Written task – In the entries that follow, which lines hold the string "wird"? List them.

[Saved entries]
=-=-=-=-=

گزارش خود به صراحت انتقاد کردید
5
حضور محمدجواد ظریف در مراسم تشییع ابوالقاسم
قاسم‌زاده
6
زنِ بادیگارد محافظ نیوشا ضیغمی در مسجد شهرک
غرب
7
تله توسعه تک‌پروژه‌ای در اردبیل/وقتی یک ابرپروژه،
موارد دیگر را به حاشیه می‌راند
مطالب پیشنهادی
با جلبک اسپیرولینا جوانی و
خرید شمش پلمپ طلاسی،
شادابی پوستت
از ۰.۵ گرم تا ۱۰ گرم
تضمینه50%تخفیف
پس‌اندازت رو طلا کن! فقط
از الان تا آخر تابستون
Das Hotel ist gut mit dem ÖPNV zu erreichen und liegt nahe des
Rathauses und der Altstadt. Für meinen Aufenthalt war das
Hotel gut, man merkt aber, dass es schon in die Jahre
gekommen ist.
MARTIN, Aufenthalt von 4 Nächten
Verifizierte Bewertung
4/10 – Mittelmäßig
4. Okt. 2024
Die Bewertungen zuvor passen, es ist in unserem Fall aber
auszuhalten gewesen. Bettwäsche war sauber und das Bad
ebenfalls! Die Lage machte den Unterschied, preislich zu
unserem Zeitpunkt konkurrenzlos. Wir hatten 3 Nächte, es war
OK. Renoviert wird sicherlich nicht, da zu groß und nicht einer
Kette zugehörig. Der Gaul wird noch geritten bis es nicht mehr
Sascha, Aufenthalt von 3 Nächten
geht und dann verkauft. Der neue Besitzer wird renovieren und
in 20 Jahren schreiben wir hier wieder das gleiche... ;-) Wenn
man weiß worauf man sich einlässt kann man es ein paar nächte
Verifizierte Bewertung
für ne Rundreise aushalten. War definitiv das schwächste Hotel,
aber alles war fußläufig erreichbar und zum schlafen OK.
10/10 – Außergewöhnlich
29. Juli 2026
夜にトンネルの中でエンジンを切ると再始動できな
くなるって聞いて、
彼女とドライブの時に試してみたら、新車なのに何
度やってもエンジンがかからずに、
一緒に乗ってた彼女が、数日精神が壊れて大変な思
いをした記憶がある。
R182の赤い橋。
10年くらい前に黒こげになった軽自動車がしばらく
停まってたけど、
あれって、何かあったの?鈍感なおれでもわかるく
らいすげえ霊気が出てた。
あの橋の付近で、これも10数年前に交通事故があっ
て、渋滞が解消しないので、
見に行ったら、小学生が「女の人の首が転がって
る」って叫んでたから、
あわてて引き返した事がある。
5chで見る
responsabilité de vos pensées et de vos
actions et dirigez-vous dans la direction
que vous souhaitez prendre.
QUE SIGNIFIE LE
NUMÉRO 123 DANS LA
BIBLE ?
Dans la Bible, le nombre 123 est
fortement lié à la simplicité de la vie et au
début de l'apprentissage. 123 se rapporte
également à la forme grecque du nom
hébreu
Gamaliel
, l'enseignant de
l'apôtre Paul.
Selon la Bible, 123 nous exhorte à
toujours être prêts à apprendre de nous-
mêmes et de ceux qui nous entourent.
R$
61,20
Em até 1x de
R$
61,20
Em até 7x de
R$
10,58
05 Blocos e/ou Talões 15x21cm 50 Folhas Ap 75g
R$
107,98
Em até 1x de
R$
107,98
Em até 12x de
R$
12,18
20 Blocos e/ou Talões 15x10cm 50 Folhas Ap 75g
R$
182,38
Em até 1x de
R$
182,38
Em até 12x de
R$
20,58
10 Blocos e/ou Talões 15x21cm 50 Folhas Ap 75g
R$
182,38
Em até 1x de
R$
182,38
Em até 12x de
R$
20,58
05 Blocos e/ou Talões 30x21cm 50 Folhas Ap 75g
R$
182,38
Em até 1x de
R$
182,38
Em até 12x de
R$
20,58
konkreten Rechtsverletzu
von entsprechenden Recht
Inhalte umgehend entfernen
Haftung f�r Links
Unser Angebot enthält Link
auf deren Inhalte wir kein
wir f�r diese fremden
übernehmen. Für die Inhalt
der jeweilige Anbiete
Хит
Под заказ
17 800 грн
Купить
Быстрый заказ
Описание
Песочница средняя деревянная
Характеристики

=-=-=-=-=

Solution to the problem –
OK. Renoviert wird sicherlich nicht, da zu groß und nicht einer
Kette zugehörig. Der Gaul wird noch geritten bis es nicht mehr
geht und dann verkauft. Der neue Besitzer wird renovieren und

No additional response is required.